Born yesterday
Digby mirrors some of my own thinking:
I know that the cognoscenti think all this talk about politicization of the Justice Department is silly Claud Rainsing on the part of cynical Democratic partisans, but when you see things like this, you have to realize how ugly this US Attorney scandal really is:Today, the nonpartisan congressional watchdog Democracy 21 sent a letter to Attorney General Alberto Gonzales and Deputy Attorney General Paul McNulty asking whether there had been political interference in the investigation and prosecution of Republican lobbyist Jack Abramoff.
I hadn't even thought about that up to now --- I guess I'm just another of those fools who believed that professional US Attorneys, even ambitious Republican ones, would neither risk their reputations nor the public's faith in the rule of law by helping cover up the vast network of GOP corruption. It never occurred to me that the political arm of the Justice Department would have the balls to interfere in such high profile cases for fear of a revolt from the US Attorney's themselves. I assumed that the wheels of justice moved slowly and that if they didn't indict high profile political figures it was because the cases were too murky and would risk a very public failure.
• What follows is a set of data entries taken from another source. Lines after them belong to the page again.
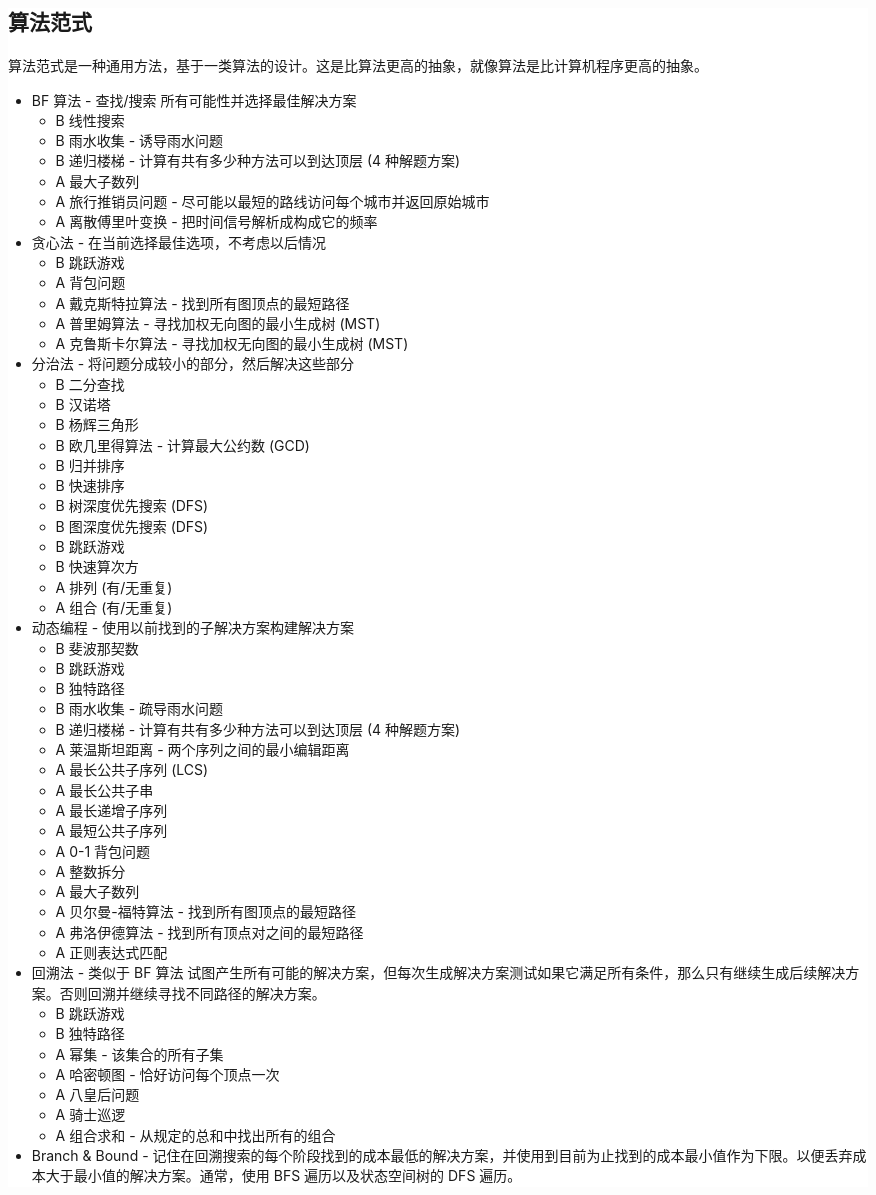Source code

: ## 算法范式

算法范式是一种通用方法，基于一类算法的设计。这是比算法更高的抽象，就像算法是比计算机程序更高的抽象。

- BF 算法 - 查找/搜索 所有可能性并选择最佳解决方案
  - B 线性搜索
  - B 雨水收集 - 诱导雨水问题
  - B 递归楼梯 - 计算有共有多少种方法可以到达顶层 (4 种解题方案)
  - A 最大子数列
  - A 旅行推销员问题 - 尽可能以最短的路线访问每个城市并返回原始城市
  - A 离散傅里叶变换 - 把时间信号解析成构成它的频率
- 贪心法 - 在当前选择最佳选项，不考虑以后情况
  - B 跳跃游戏
  - A 背包问题
  - A 戴克斯特拉算法 - 找到所有图顶点的最短路径
  - A 普里姆算法 - 寻找加权无向图的最小生成树 (MST)
  - A 克鲁斯卡尔算法 - 寻找加权无向图的最小生成树 (MST)
- 分治法 - 将问题分成较小的部分，然后解决这些部分
  - B 二分查找
  - B 汉诺塔
  - B 杨辉三角形
  - B 欧几里得算法 - 计算最大公约数 (GCD)
  - B 归并排序
  - B 快速排序
  - B 树深度优先搜索 (DFS)
  - B 图深度优先搜索 (DFS)
  - B 跳跃游戏
  - B 快速算次方
  - A 排列 (有/无重复)
  - A 组合 (有/无重复)
- 动态编程 - 使用以前找到的子解决方案构建解决方案
  - B 斐波那契数
  - B 跳跃游戏
  - B 独特路径
  - B 雨水收集 - 疏导雨水问题
  - B 递归楼梯 - 计算有共有多少种方法可以到达顶层 (4 种解题方案)
  - A 莱温斯坦距离 - 两个序列之间的最小编辑距离
  - A 最长公共子序列 (LCS)
  - A 最长公共子串
  - A 最长递增子序列
  - A 最短公共子序列
  - A 0-1 背包问题
  - A 整数拆分
  - A 最大子数列
  - A 贝尔曼-福特算法 - 找到所有图顶点的最短路径
  - A 弗洛伊德算法 - 找到所有顶点对之间的最短路径
  - A 正则表达式匹配
- 回溯法 - 类似于 BF 算法 试图产生所有可能的解决方案，但每次生成解决方案测试如果它满足所有条件，那么只有继续生成后续解决方案。否则回溯并继续寻找不同路径的解决方案。
  - B 跳跃游戏
  - B 独特路径
  - A 幂集 - 该集合的所有子集
  - A 哈密顿图 - 恰好访问每个顶点一次
  - A 八皇后问题
  - A 骑士巡逻
  - A 组合求和 - 从规定的总和中找出所有的组合
- Branch & Bound - 记住在回溯搜索的每个阶段找到的成本最低的解决方案，并使用到目前为止找到的成本最小值作为下限。以便丢弃成本大于最小值的解决方案。通常，使用 BFS 遍历以及状态空间树的 DFS 遍历。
Then came the firings and we find that throughout the country these Republican prosecutors have been targeting Democrats. (And we can speculate as Christy at FDL does here on the possible method to their madness.) I now realize that I honestly did not think that even this criminal administration would go so far as to allow Karl Rove to have a hand in the Justice department and I never considered that US Attorney's were doing his bidding.
Why I was so naive, I do not know. Tom Delay, after all, is still free. I guess I still thought that there were certain limits, even for this administration.